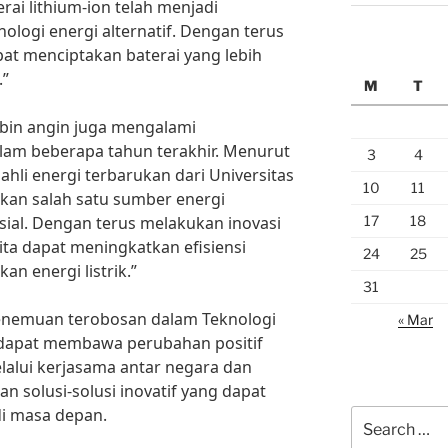
erai lithium-ion telah menjadi
logi energi alternatif. Dengan terus
pat menciptakan baterai yang lebih
.”
M
T
rbin angin juga mengalami
am beberapa tahun terakhir. Menurut
3
4
ahli energi terbarukan dari Universitas
10
11
kan salah satu sumber energi
17
18
sial. Dengan terus melakukan inovasi
ita dapat meningkatkan efisiensi
24
25
an energi listrik.”
31
nemuan terobosan dalam Teknologi
« Mar
n dapat membawa perubahan positif
elalui kerjasama antar negara dan
kan solusi-solusi inovatif yang dapat
di masa depan.
Search
for:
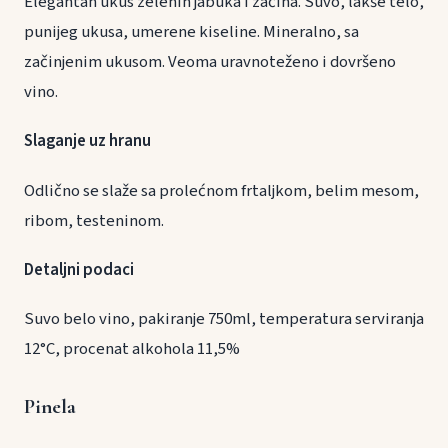
Elegantan ukus zelenih jabuka i začina. Suvo, lakše telo,
punijeg ukusa, umerene kiseline. Mineralno, sa
začinjenim ukusom. Veoma uravnoteženo i dovršeno
vino.
Slaganje uz hranu
Odlično se slaže sa prolećnom frtaljkom, belim mesom,
ribom, testeninom.
Detaljni podaci
Suvo belo vino, pakiranje 750ml, temperatura serviranja
12°C, procenat alkohola 11,5%
Pinela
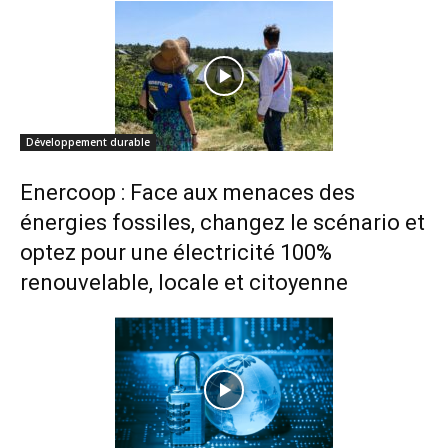
Développement durable
Enercoop : Face aux menaces des
énergies fossiles, changez le scénario et
optez pour une électricité 100%
renouvelable, locale et citoyenne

**EXERCISE PROMPT**
Of all the lines in the records, how many have the word "Dengan"? Write only the number.

**OUTPUT BELOW**
2